Protecting traditional systems and customs, particularly those involving the state and family, is one of the highest priorities for conservatives. They believe that state and family traditions must be preserved to maintain social order. They smell a rat in cosmopolitanism. For them, patriotism is the most important attribute of a people.

The ongoing information-technology revolution will shake up the concept of the nation-state. With the Internet connecting people across national boundaries, the traditional framework of nation-states is bound to weaken. This does not mean, however, that the world will become a single community. Instead, the more the world globalizes, the more fragmentary it will become -- a process that pundit John Nesbitt called a "global paradox."

The development of a global information network connecting individuals, or fragmentary regions, around the world does not necessarily mean that politics and culture will become uniform in the same way as economic activity. On the contrary, pressure for uniformity will create resistance in the form of, say, nationalism, cultural protectionism or religious fundamentalism.

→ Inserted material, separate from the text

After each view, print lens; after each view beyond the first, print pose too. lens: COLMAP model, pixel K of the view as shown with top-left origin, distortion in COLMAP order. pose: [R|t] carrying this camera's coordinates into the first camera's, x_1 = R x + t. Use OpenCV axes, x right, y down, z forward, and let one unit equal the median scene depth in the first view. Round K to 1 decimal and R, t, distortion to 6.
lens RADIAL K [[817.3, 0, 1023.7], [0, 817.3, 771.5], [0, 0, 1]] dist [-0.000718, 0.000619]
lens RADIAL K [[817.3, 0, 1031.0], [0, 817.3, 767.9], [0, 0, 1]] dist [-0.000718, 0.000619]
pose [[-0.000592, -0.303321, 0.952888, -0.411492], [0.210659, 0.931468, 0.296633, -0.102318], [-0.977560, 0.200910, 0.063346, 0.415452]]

As a result, ethnic, religious and cultural conflicts will come to a head even in small regions that may on the surface look homogeneous. Most likely conservatives alarmed by cross-cultural frictions will mount a campaign to exclude foreign groups in order to protect the culture of their country.

Thus the IT revolution, which is being promoted by conservatives who believe in market might, will intensify the conflict between true conservatism committed to cultural protectionism and market fundamentalism and those who oppose economic protectionism.

Takamitsu Sawa, professor of economics at Kyoto University, is also the director of the university's Economic Research Institute.